The Interior Department is undoing a Biden-era regulation that treated conservation as a core mission alongside resource development on public lands overseen by the Bureau of Land Management, according to documents released by the Trump administration.
The canceled rule had been designed under President Joe Biden to shift how the Interior Department’s land bureau operates. The regulation placed conservation on “equal footing” with development and allowed taxpayer-owned public land to be leased for restoration through a mechanism similar to the way oil companies can lease land for drilling, the Associated Press reported.
Interior Secretary Doug Burgum said the rule could have prevented energy and timber production and harmed ranchers who graze on public lands, warning that it could have blocked access to hundreds of thousands of acres. Supporters of the 2024 approach argued that conservation had long been a secondary consideration at the land bureau and that the bureau’s practices did not match its mission under the 1976 Federal Lands Policy Management Act.
Biden’s 2024 rule also aimed to give conservation a more formal structure at the bureau, including a dedicated program that the bureau had not had before. Previously, the bureau issued leases for conservation purposes only in limited cases, rather than under a dedicated restoration program, according to the Associated Press account.
Administration officials said in the documents released Monday that the 2024 rule exceeded the authority Congress gave the land bureau and the Interior Department for conservation leasing. The administration’s position was that the rule went too far by allowing outside parties to obtain conservation leases on federal land.
The change drew strong opposition from industry groups and Republican lawmakers, who said conservation leasing under Biden’s rule violated the “multiple use” mandate for Interior Department lands. They characterized restoration leasing—described in the reporting as “non-use” of federal lands—as moving to prominence over activities such as drilling and grazing.
Dan Naatz of the Independent Petroleum Association of America said the administration’s action would provide “greater clarity and predictability” for independent oil and natural gas producers, adding that many rely on consistent permitting and leasing processes to operate and invest in domestic energy supply.
The federal government’s land holdings are concentrated in Western states including Alaska, California, Nevada, New Mexico, Utah and Wyoming, and the bureau also manages publicly owned underground mineral reserves across more than 1 million square miles, according to the AP report.

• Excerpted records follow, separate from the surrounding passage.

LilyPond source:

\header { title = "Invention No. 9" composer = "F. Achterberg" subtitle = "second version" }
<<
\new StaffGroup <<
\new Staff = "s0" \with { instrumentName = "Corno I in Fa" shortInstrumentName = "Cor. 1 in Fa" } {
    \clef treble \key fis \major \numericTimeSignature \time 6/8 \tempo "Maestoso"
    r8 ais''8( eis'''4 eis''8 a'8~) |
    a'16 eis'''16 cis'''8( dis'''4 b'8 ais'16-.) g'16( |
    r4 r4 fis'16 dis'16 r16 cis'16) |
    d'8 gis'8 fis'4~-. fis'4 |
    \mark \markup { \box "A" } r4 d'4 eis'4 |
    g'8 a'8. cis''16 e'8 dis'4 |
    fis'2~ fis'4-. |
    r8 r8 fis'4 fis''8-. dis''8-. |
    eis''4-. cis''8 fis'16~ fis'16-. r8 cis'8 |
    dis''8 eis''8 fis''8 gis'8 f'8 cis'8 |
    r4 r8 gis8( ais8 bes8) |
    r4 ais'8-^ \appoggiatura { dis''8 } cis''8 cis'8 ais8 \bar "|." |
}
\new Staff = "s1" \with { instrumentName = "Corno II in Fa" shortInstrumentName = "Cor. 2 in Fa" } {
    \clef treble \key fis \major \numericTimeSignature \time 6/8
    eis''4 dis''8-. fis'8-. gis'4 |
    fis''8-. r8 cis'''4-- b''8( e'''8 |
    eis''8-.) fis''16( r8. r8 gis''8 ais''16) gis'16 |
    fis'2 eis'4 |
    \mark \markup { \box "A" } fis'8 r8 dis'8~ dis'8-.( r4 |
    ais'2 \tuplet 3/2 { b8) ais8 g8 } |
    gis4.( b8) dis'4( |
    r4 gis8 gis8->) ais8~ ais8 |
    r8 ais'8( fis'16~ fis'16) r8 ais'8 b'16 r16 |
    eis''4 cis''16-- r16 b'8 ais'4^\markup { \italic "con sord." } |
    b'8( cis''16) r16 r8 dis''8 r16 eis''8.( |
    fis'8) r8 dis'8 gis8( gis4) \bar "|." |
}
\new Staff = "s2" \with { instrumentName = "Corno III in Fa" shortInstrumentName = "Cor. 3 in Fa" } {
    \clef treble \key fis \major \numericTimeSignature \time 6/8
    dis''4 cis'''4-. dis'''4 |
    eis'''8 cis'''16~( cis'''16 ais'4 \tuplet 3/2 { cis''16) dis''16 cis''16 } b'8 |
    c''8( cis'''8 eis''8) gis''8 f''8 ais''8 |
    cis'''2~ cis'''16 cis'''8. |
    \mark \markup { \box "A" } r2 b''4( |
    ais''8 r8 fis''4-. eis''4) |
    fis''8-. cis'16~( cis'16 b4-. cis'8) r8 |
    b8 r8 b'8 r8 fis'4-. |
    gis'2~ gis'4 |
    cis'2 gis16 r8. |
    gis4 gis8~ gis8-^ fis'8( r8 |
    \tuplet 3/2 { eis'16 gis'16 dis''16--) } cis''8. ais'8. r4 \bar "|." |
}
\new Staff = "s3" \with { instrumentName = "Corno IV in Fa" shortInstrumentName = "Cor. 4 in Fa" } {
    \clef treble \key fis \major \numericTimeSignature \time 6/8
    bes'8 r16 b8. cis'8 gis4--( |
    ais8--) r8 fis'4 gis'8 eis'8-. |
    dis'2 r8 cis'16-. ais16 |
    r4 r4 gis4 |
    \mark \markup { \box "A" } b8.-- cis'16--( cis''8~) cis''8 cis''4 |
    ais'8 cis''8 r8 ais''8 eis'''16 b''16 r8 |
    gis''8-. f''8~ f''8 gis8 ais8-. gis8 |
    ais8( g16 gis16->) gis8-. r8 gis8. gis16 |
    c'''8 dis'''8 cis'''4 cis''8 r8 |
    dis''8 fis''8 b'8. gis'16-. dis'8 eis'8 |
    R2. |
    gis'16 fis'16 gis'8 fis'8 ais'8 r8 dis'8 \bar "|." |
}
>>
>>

As President Donald Trump took office, the administration pursued a series of actions intended to boost fossil fuel production on taxpayer-owned sites and to reduce support for some renewable energy projects that it said had been unfairly subsidized under Biden.
Conservation advocates criticized the rollback. Bobby McEnaney, with the Natural Resources Defense Council, said repealing the rule would mean “less protection for the clean drinking water, less protection for endangered wildlife that depend on healthy habitat, and less accountability when corporations leave these landscapes damaged and degraded.”
The repeal is set to take effect 30 days after it is published in the Federal Register, with the AP report saying it was scheduled for Tuesday. The action also followed recent Republican moves in Congress that canceled land management plans adopted in the last days of Biden’s administration restricting development in parts of Alaska, Montana and North Dakota.